Ces prêts très prisés des investisseurs car ils promettent une bonne performance dans les phases de hausse des taux d’intérêt, révèlent toutefois un risque peu pris en compte.
Depuis le début de l’année, le segment de placement des Senior Secured Loans, ou emprunts à effet de levier, a enregistré des afflux d’environ 12 milliards de dollars. Les Senior Secured Loans sont des prêts titrisés à des entreprises américaines fortement endettées, dont les coupons sont liés à un taux d’intérêt variable à court terme. Dans un contexte de hausse des taux d’intérêt, les investisseurs peuvent donc bénéficier de versements de coupons plus élevés et n’ont pas à craindre d’effets négatifs directs sur la performance.
Cependant, l’appellation de «Secured Loans» est délicate. D’un point de vue technique, il s’agit certes de créances prioritaires et garanties. Mais dans les faits, le bilan des débiteurs est très faible. Dans ce contexte, la désignation d’emprunts à effet de levier (Leverage Loans) serait plus pertinente, même si cela ne change rien aux risques.
Nous estimons que les emprunts à effet de levier seront nettement plus touchés par les effets secondaires du relèvement des taux que les obligations d’entreprises mondiales.
Contrairement aux sociétés solvables de qualité «investment grade», les émetteurs d’emprunts à effet de levier n’ont généralement pas accès à des lignes de crédit et des prêts bancaires simples. En raison de leur faible solvabilité, le refinancement au moyen d’obligations high yield leur est souvent refusé. Ainsi, dans les emprunts à effet de levier, la part des émetteurs à notation B faible est passée d’environ 50% à 70% au cours des dix dernières années, tandis qu’elle est passée de 50% à 40% dans le segment high yield.

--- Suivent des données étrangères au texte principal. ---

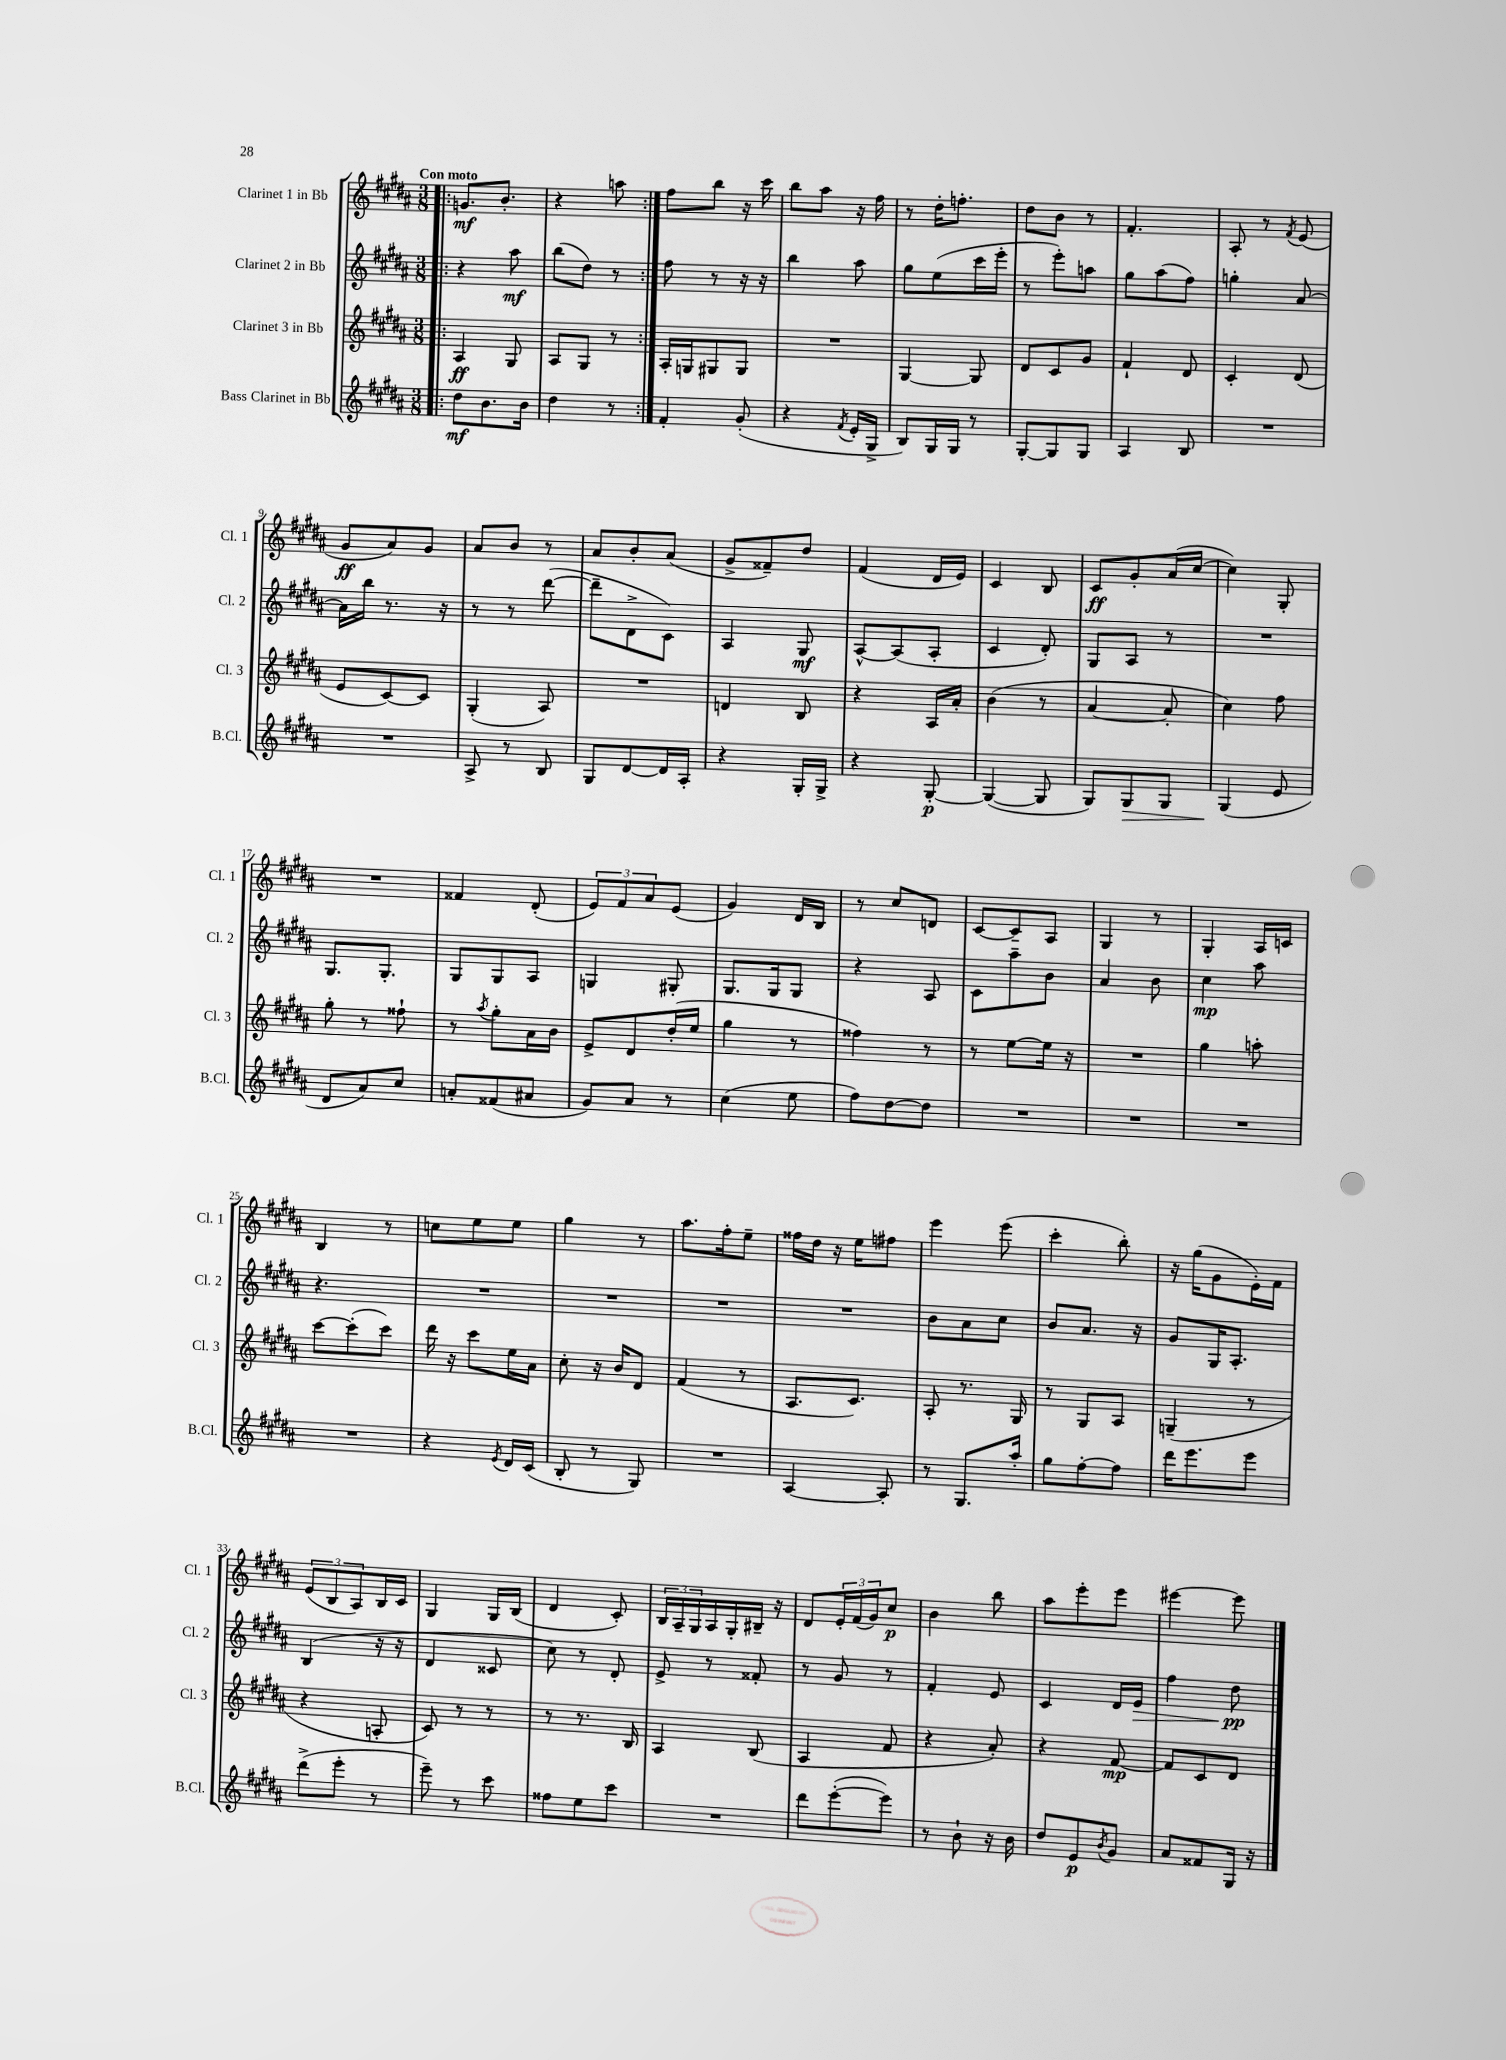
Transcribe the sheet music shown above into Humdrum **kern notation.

**kern	**kern	**kern	**kern
*staff4	*staff3	*staff2	*staff1
*clefG2	*clefG2	*clefG2	*clefG2
*k[f#c#g#d#a#]	*k[f#c#g#d#a#]	*k[f#c#g#d#a#]	*k[f#c#g#d#a#]
*M3/8	*M3/8	*M3/8	*M3/8
=!|:	=!|:	=!|:	=!|:
8dd#\L	4A#/	4r	8.g/L
8.b\	.	.	.
.	.	.	8.b'/J
.	8G#/	8aa#\	.
16b\Jk	.	.	.
=	=	=	=
4dd#\	8A#/L	(8bb\L	4r
.	8G#/J	8dd#\J)	.
8r	8r	8r	8aa\
=:|!	=:|!	=:|!	=:|!
4f#'/	16A#'/LL	8ff#\	8ff#\L
.	16G/J	.	.
.	8G#/	8r	8bb\J
(8g#'/	8G#/J	16r	16r
.	.	16r	16ccc#\
=	=	=	=
4r	4.r	4bb\	8bb\L
.	.	.	8aa#\J
8qf#/	.	.	.
16e'/LL	.	8aa#\	16r
16G#^/JJ	.	.	16ff#\
=	=	=	=
8B/L)	[4G#/	8gg#\L	8r
16G#/L	.	(8ee\	16dd#'\LK
16G#/JJ	.	.	8.ff'\J
8r	8G#/]	16ccc#\L	.
.	.	16eee'\JJ	.
=	=	=	=
[8G#'/L	8d#/L	8r	8dd#\L
8G#/]	8c#/	8eee'\L)	8b\J
8G#/J	8g#/J	8aa\J	8r
=	=	=	=
4A#/	4f#`/	8gg#\L	4.f#'/
.	.	(8aa#\	.
8B/	8d#/	8ff#\J)	.
=	=	=	=
4.r	4c#'/	4gg'\	8A#'/
.	.	.	8r
.	.	.	8qf#/
.	(8d#/	[8a#/	(8e/
=	=	=	=
4.r	8e/L	16a#\]LL	8g#/L
.	.	16bb\JJ	.
.	[8c#/)	8.r	8a#/)
.	8c#/]J	.	8g#/J
.	.	16r	.
=	=	=	=
8A#^/	(4G#'/	8r	8a#/L
8r	.	8r	8b/J
8B/	8A#/)	([8ddd#\	8r
=	=	=	=
8G#/L	4.r	8ddd#~\]L	8a#/L
[8d#/	.	8d#^\	8b'/
16d#/]L	.	8c#\J)	(8a#/J
16A#'/JJ	.	.	.
=	=	=	=
4r	4d/	4A#/	8g#^/L
.	.	.	8f##~/)
16G#'/LL	8B/	8G#/	8dd#/J
16G#^/JJ	.	.	.
=	=	=	=
4r	4r	[8A#^^/L	(4f#/
.	.	(8A#/]	.
[8G#'/	16A#/LL	8A#'/J	16d#/LL
.	16a#'/JJ	.	16e/JJ)
=	=	=	=
(4G#/_	(4b\	4c#/	4c#/
8G#/]	8r	8d#'/)	8B/
=	=	=	=
8G#/L)	[4a#/	8G#/L	8c#/L
8G#/	.	8A#/J	8g#'/
8G#/J	8a#'/]	8r	(16a#/L
.	.	.	[16cc#/JJ
=	=	=	=
(4G#/	4cc#\)	4.r	4cc#\])
8e/	8ff#\	.	8G#'/
=	=	=	=
8d#/L	8gg#'\	8.G#/L	4.r
8a#/)	8r	.	.
.	.	8.G#'/J	.
8cc#/J	8ff##`\	.	.
=	=	=	=
8a'/L	8r	8G#/L	4f##/
.	8qaa#/	.	.
(8f##/	8gg#'\L	8G#/	.
8a#/J	16a#\L	8A#/J	(8d#'/
.	16b\JJ	.	.
=	=	=	=
8g#/L)	8e^/L	4G/	12e/L)
.	.	.	12f#/
8a#/J	8d#/	.	.
.	.	.	12a#/
8r	(16dd#'/L	8G#'/	(8e/J
.	16ee/JJ	.	.
=	=	=	=
(4cc#\	4gg#\	8.G#/L	4g#/)
.	.	16G#/k	.
8ee\	8r	8G#/J	16d#/LL
.	.	.	16B/JJ
=	=	=	=
8ff#\L)	4ff##\)	4r	8r
[8dd#\	.	.	8cc#/L
8dd#\]J	8r	8A#/	8d/J
=	=	=	=
4.r	8r	8c#\L	[8c#/L
.	[8ee\L	8aa#~\	8c#~/]
.	16ee\]Jk	8b\J	8A#/J
.	16r	.	.
=	=	=	=
4.r	4.r	4a#/	4G#/
.	.	8b\	8r
=	=	=	=
4.r	4gg#\	4cc#\	4G#'/
.	8aa'\	8aa#\	16A#/LL
.	.	.	16c/JJ
=	=	=	=
4.r	[8ccc#\L	4.r	4B/
.	(8ccc#'\]	.	.
.	8ccc#\J)	.	8r
=	=	=	=
4r	16ddd#\	4.r	8cc\L
.	16r	.	.
.	8ccc#\L	.	8ee\
8qe/	.	.	.
16d#/LL	16ee\L	.	8ee\J
(16c#/JJ	16a#\JJ	.	.
=	=	=	=
8B'/	8cc#'\	4.r	4gg#\
8r	16r	.	.
.	16b/LK	.	.
8G#/)	8d#/J	.	8r
=	=	=	=
4.r	(4f#/	4.r	8.aa#\L
.	.	.	16ff#'\k
.	8r	.	8ee~\J
=	=	=	=
[4A#/	8.A#/L	4.r	16ff##\LL
.	.	.	16dd#\JJ
.	.	.	16r
.	8.c#/J)	.	16ee\LK
8A#'/]	.	.	8ff#\J
=	=	=	=
8r	8A#'/	8b\L	4eee\
8.G#/L	8.r	8a#\	.
.	.	8cc#\J	(8eee\
16aa#'/Jk	16G#/	.	.
=	=	=	=
8gg#\L	8r	8b/L	4ccc#'\
[8ff#'\	8G#/L	8.a#/J	.
8ff#\]J	8A#/J	.	8bb'\)
.	.	16r	.
=	=	=	=
16ddd#\LK	(4G~/	8g#/L	16r
8.eee\	.	.	(16gg#\LK
.	.	16G#/K	8g#\
.	.	8.A#'/J	.
8eee\J	8r	.	16e'\L)
.	.	.	16f#\JJ
=	=	=	=
(8ddd#^\L	4r	(4B/	(12e/L
.	.	.	12B/
8eee'\J	.	.	.
.	.	.	12A#/)
8r	8A'/	16r	16B/L
.	.	16r	16c#/JJ
=	=	=	=
8eee~\)	8c#/)	4d#/	4G#/
8r	8r	.	.
8ccc#\	8r	8c##/	16G#/LL
.	.	.	(16B/JJ
=	=	=	=
8ff##\L	8r	8cc#\)	4d#/
8ee\	8.r	8r	.
8ccc#\J	.	8d#'/	8c#'/)
.	16B/	.	.
=	=	=	=
4.r	4A#/	8e^/	24B/LL
.	.	.	24A#~/
.	.	.	24G#/
.	.	8r	16A#/
.	.	.	16G#'/
.	(8B/	8f##'/	16B#~/JJ
.	.	.	16r
=	=	=	=
8ddd#\L	4A#/	8r	8d#/L
([8eee'\	.	8g#/	24e'/L
.	.	.	(24f#/
.	.	.	24g#/J)
8eee\]J)	8f#/	8r	8cc#/J
=	=	=	=
8r	4r	4f#'/	4b\
8b`\	.	.	.
16r	8a#'/)	8e/	8bb\
16b\	.	.	.
=	=	=	=
8dd#/L	4r	4c#/	8aa#\L
8e/	.	.	8eee'\
8qb/	.	.	.
8g#/J	[8f#/	16d#/LL	8eee\J
.	.	16e/JJ	.
=	=	=	=
8a#/L	8f#/]L	4ff#\	[4eee#\
8f##/	8c#/	.	.
16G#/Jk	8d#/J	8dd#\	8eee#\]
16r	.	.	.
==	==	==	==
*-	*-	*-	*-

En raison de leur petite taille et de leurs bilans faibles, les émetteurs d’emprunts à effet de levier disposent de peu de pouvoir de fixation des prix. Dans le contexte actuel caractérisé par des augmentations de coûts très élevées, ce fait devrait avoir un impact négatif sur les marges et donc sur les bénéfices. A cela s’ajoute la croissance économique affaiblie qui pèsera également sur les chiffres d’affaires. De plus, la forte hausse des taux d’intérêt se répercutera directement sur le compte de résultat sous la forme de frais d’intérêts plus élevés. Pour les débiteurs, la combinaison négative d’une inflation élevée, d’une croissance plus faible et de taux d’intérêt élevés représente un défi de taille.
Selon notre analyse de scénario, le relèvement attendu des taux directeurs américains à 3% d’ici à la mi-2023, pourrait entraîner un recul du taux de couverture des intérêts moyen* de 2,5x à un faible ratio de 1,4x. Avec un recul supplémentaire des bénéfices de 20%, le taux de couverture des intérêts continuerait de se dégrader vers 1,0x; à partir de ce seuil, une entreprise ne pourrait plus effectuer ses paiements d’intérêts à partir de ses activités opérationnelles. Dans ce scénario, les notations et les défaillances des émetteurs d’emprunts à effet de levier augmenteraient probablement de manière significative.
A moyen terme, la structure de taux d’intérêt variables des emprunts à effet de levier pourrait s’avérer être le point faible de l’économie américaine, avec les inconvénients qui en découlent pour les investisseurs.